* **DATA FOR THIS TASK**:
..........

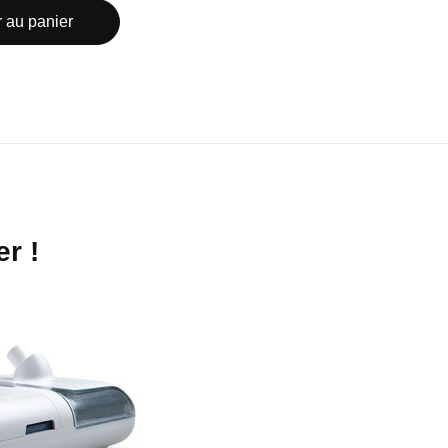
r au panier
r !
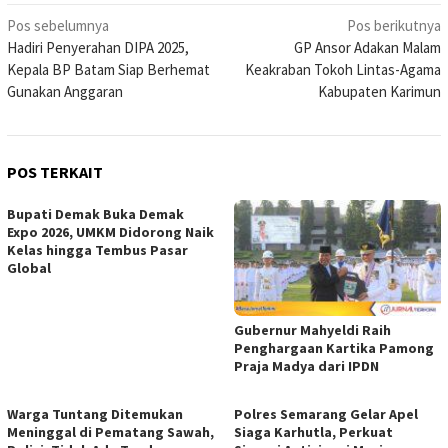
Navigasi
Pos sebelumnya
Pos berikutnya
Hadiri Penyerahan DIPA 2025,
GP Ansor Adakan Malam
pos
Kepala BP Batam Siap Berhemat
Keakraban Tokoh Lintas-Agama
Gunakan Anggaran
Kabupaten Karimun
POS TERKAIT
Bupati Demak Buka Demak
Expo 2026, UMKM Didorong Naik
Kelas hingga Tembus Pasar
Global
Gubernur Mahyeldi Raih
Penghargaan Kartika Pamong
Praja Madya dari IPDN
Warga Tuntang Ditemukan
Polres Semarang Gelar Apel
Meninggal di Pematang Sawah,
Siaga Karhutla, Perkuat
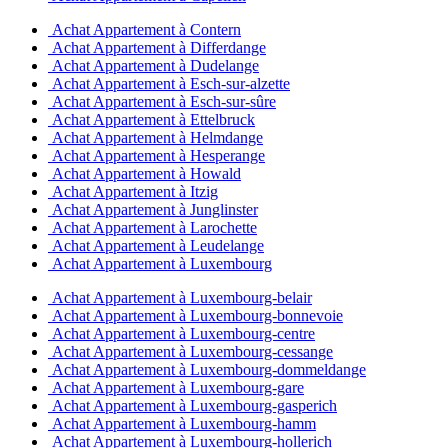
Achat Appartement à Contern
Achat Appartement à Differdange
Achat Appartement à Dudelange
Achat Appartement à Esch-sur-alzette
Achat Appartement à Esch-sur-sûre
Achat Appartement à Ettelbruck
Achat Appartement à Helmdange
Achat Appartement à Hesperange
Achat Appartement à Howald
Achat Appartement à Itzig
Achat Appartement à Junglinster
Achat Appartement à Larochette
Achat Appartement à Leudelange
Achat Appartement à Luxembourg
Achat Appartement à Luxembourg-belair
Achat Appartement à Luxembourg-bonnevoie
Achat Appartement à Luxembourg-centre
Achat Appartement à Luxembourg-cessange
Achat Appartement à Luxembourg-dommeldange
Achat Appartement à Luxembourg-gare
Achat Appartement à Luxembourg-gasperich
Achat Appartement à Luxembourg-hamm
Achat Appartement à Luxembourg-hollerich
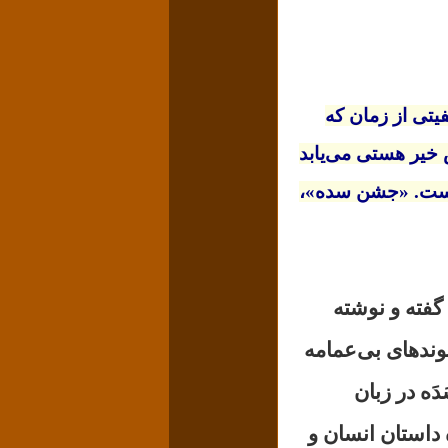
فیتی از زمان که
 خیر هستی می‌یابد
است.
«جشن‌ سده»،
گفته و نوشته
وندهای بی‌عمامه
دَه در زبان
ه داستان انسان و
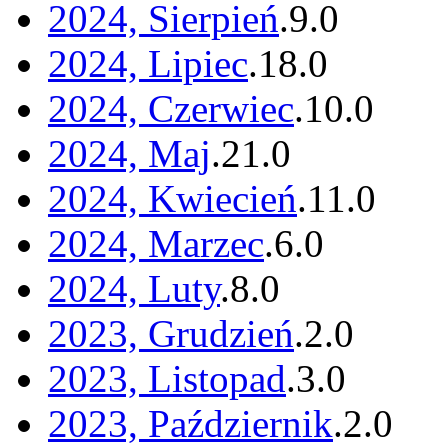
2024, Sierpień
.
9
.
0
2024, Lipiec
.
18
.
0
2024, Czerwiec
.
10
.
0
2024, Maj
.
21
.
0
2024, Kwiecień
.
11
.
0
2024, Marzec
.
6
.
0
2024, Luty
.
8
.
0
2023, Grudzień
.
2
.
0
2023, Listopad
.
3
.
0
2023, Październik
.
2
.
0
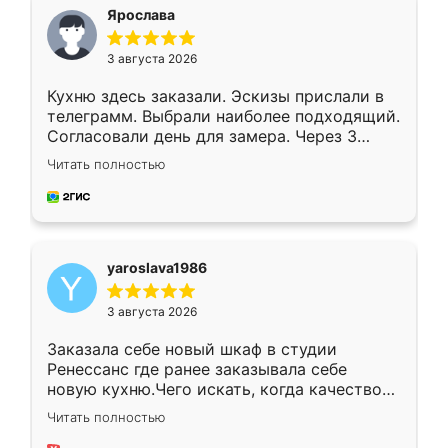
я хотела.
Ярослава
3 августа 2026
Кухню здесь заказали. Эскизы прислали в
телеграмм. Выбрали наиболее подходящий.
Согласовали день для замера. Через 3
недели кухня была уже готова. Остались
Читать полностью
довольны работой. Спасибо Ренессанс
мебель за качественную работу!
yaroslava1986
3 августа 2026
Заказала себе новый шкаф в студии
Ренессанс где ранее заказывала себе
новую кухню.Чего искать, когда качеством
вполне довольна. Служит кухня уже почти
Читать полностью
два года, нареканий нет.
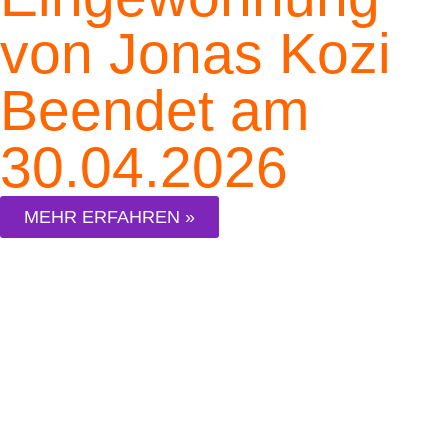
von Jonas Kozi
Beendet am
30.04.2026
MEHR ERFAHREN »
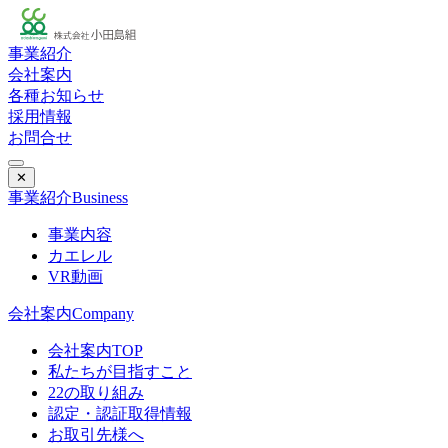
事業紹介
会社案内
各種お知らせ
採用情報
お問合せ
✕
事業紹介
Business
事業内容
カエレル
VR動画
会社案内
Company
会社案内TOP
私たちが目指すこと
22の取り組み
認定・認証取得情報
お取引先様へ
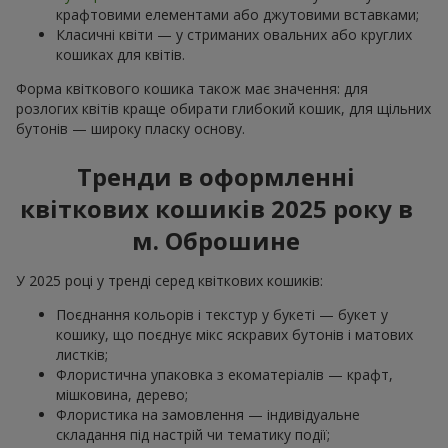
крафтовими елементами або джутовими вставками;
Класичні квіти — у стриманих овальних або круглих
кошиках для квітів.
Форма квіткового кошика також має значення: для
розлогих квітів краще обирати глибокий кошик, для щільних
бутонів — широку пласку основу.
Тренди в оформленні
квіткових кошиків 2025 року в
м. Оброшине
У 2025 році у тренді серед квіткових кошиків:
Поєднання кольорів і текстур у букеті — букет у
кошику, що поєднує мікс яскравих бутонів і матових
листків;
Флористична упаковка з екоматеріалів — крафт,
мішковина, дерево;
Флористика на замовлення — індивідуальне
складання під настрій чи тематику події;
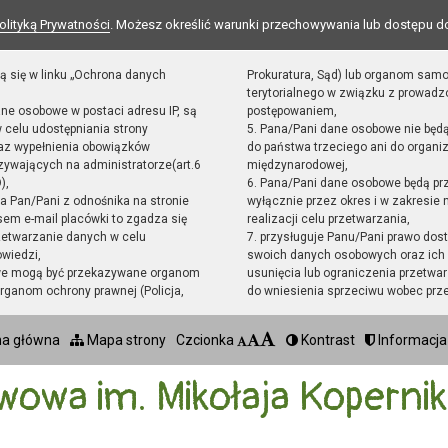
olityką Prywatności
. Możesz określić warunki przechowywania lub dostępu d
ą się w linku „Ochrona danych
Prokuratura, Sąd) lub organom sam
terytorialnego w związku z prowad
ane osobowe w postaci adresu IP, są
postępowaniem,
 celu udostępniania strony
5. Pana/Pani dane osobowe nie będ
raz wypełnienia obowiązków
do państwa trzeciego ani do organiz
ywających na administratorze(art.6
międzynarodowej,
),
6. Pana/Pani dane osobowe będą pr
sta Pan/Pani z odnośnika na stronie
wyłącznie przez okres i w zakresie
em e-mail placówki to zgadza się
realizacji celu przetwarzania,
zetwarzanie danych w celu
7. przysługuje Panu/Pani prawo dost
owiedzi,
swoich danych osobowych oraz ich 
we mogą być przekazywane organom
usunięcia lub ograniczenia przetwar
ganom ochrony prawnej (Policja,
do wniesienia sprzeciwu wobec prz
na główna
Mapa strony
Czcionka
Kontrast
Informacja
wowa im. Mikołaja Koperni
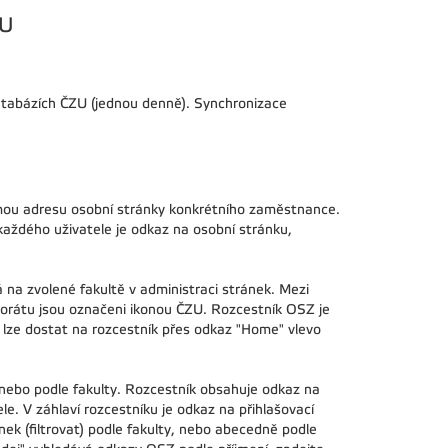
ZU
atabázích ČZU (jednou denně). Synchronizace
římou adresu osobní stránky konkrétního zaměstnance.
každého uživatele je odkaz na osobní stránku,
 na zvolené fakultě v administraci stránek. Mezi
ktorátu jsou označeni ikonou ČZU. Rozcestník OSZ je
 lze dostat na rozcestník přes odkaz "Home" vlevo
nebo podle fakulty. Rozcestník obsahuje odkaz na
e. V záhlaví rozcestníku je odkaz na přihlašovací
nek (filtrovat) podle fakulty, nebo abecedně podle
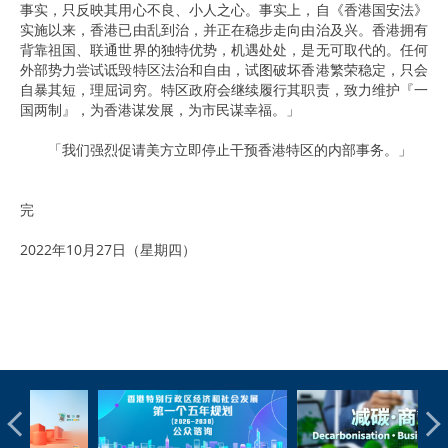
事实，只反映其用心不良、小人之心。事实上，自《香港国安法》
实施以来，香港已由乱到治，并正在稳步走向由治及兴。香港拥有
背靠祖国、联通世界的独特优势，机遇处处，是无可取代的。任何
外部势力尝试诋毁特区法治和自由，试图破坏香港繁荣稳定，只会
自暴其短，理屈词穷。特区政府会继续履行其职责，致力维护『一
国两制』，为香港谋发展，为市民谋幸福。」
「我们强烈促请美方立即停止干预香港特区的内部事务。」
完
2022年10月27日（星期四）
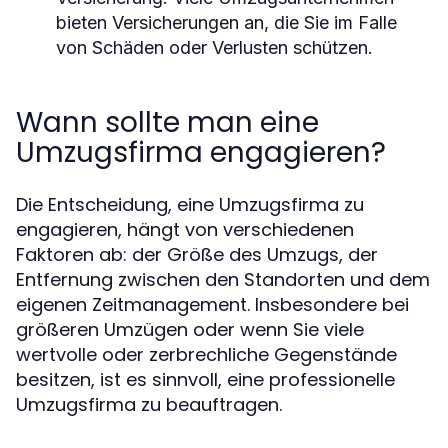
bieten Versicherungen an, die Sie im Falle
von Schäden oder Verlusten schützen.
Wann sollte man eine
Umzugsfirma engagieren?
Die Entscheidung, eine Umzugsfirma zu
engagieren, hängt von verschiedenen
Faktoren ab: der Größe des Umzugs, der
Entfernung zwischen den Standorten und dem
eigenen Zeitmanagement. Insbesondere bei
größeren Umzügen oder wenn Sie viele
wertvolle oder zerbrechliche Gegenstände
besitzen, ist es sinnvoll, eine professionelle
Umzugsfirma zu beauftragen.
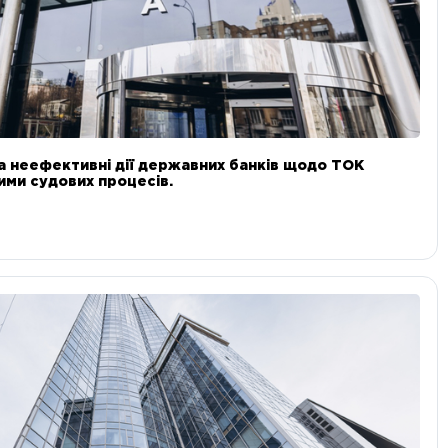
а неефективні дії державних банків щодо ТОК
 ними судових процесів.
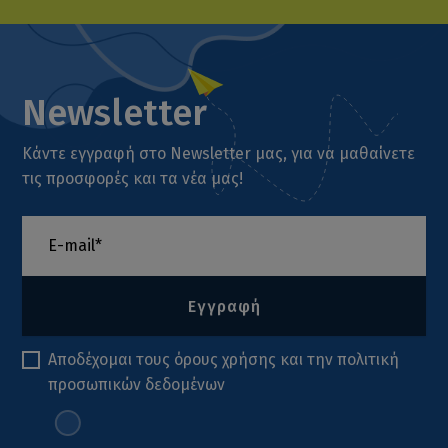
Newsletter
Κάντε εγγραφή στο Newsletter μας, για να μαθαίνετε
τις προσφορές και τα νέα μας!
Εγγραφή
Αποδέχομαι τους
όρους χρήσης
και την
πολιτική
προσωπικών δεδομένων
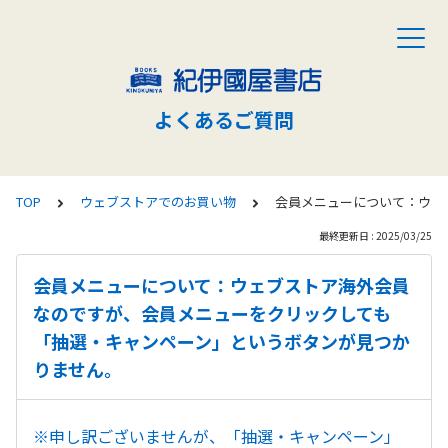
よくあるご質問
TOP
ウェブストアでのお買い物
会員メニューについて：ウェ
最終更新日 : 2025/03/25
会員メニューについて：ウェブストア海外会員
なのですが、会員メニューをクリックしても
「抽選・キャンペーン」というボタンが見つか
りません。
※申し訳ございませんが、「抽選・キャンペーン」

..........

Extract, without any images, the part of the material above that opens with the line containing "wyłącznie przez okres i w zakresie" and closes with the line containing "bieten Versicherungen an, die Sie im Falle", both lines included.

wyłącznie przez okres i w zakresie
em e-mail placówki to zgadza się
realizacji celu przetwarzania,
zetwarzanie danych w celu
7. przysługuje Panu/Pani prawo dost
owiedzi,
swoich danych osobowych oraz ich 
we mogą być przekazywane organom
usunięcia lub ograniczenia przetwar
ganom ochrony prawnej (Policja,
do wniesienia sprzeciwu wobec prz
na główna
Mapa strony
Czcionka
Kontrast
Informacja
wowa im. Mikołaja Koperni
ZU
atabázích ČZU (jednou denně). Synchronizace
římou adresu osobní stránky konkrétního zaměstnance.
každého uživatele je odkaz na osobní stránku,
 na zvolené fakultě v administraci stránek. Mezi
ktorátu jsou označeni ikonou ČZU. Rozcestník OSZ je
 lze dostat na rozcestník přes odkaz "Home" vlevo
nebo podle fakulty. Rozcestník obsahuje odkaz na
e. V záhlaví rozcestníku je odkaz na přihlašovací
nek (filtrovat) podle fakulty, nebo abecedně podle
事实，只反映其用心不良、小人之心。事实上，自《香港国安法》
实施以来，香港已由乱到治，并正在稳步走向由治及兴。香港拥有
背靠祖国、联通世界的独特优势，机遇处处，是无可取代的。任何
外部势力尝试诋毁特区法治和自由，试图破坏香港繁荣稳定，只会
自暴其短，理屈词穷。特区政府会继续履行其职责，致力维护『一
国两制』，为香港谋发展，为市民谋幸福。」
「我们强烈促请美方立即停止干预香港特区的内部事务。」
完
2022年10月27日（星期四）
bieten Versicherungen an, die Sie im Falle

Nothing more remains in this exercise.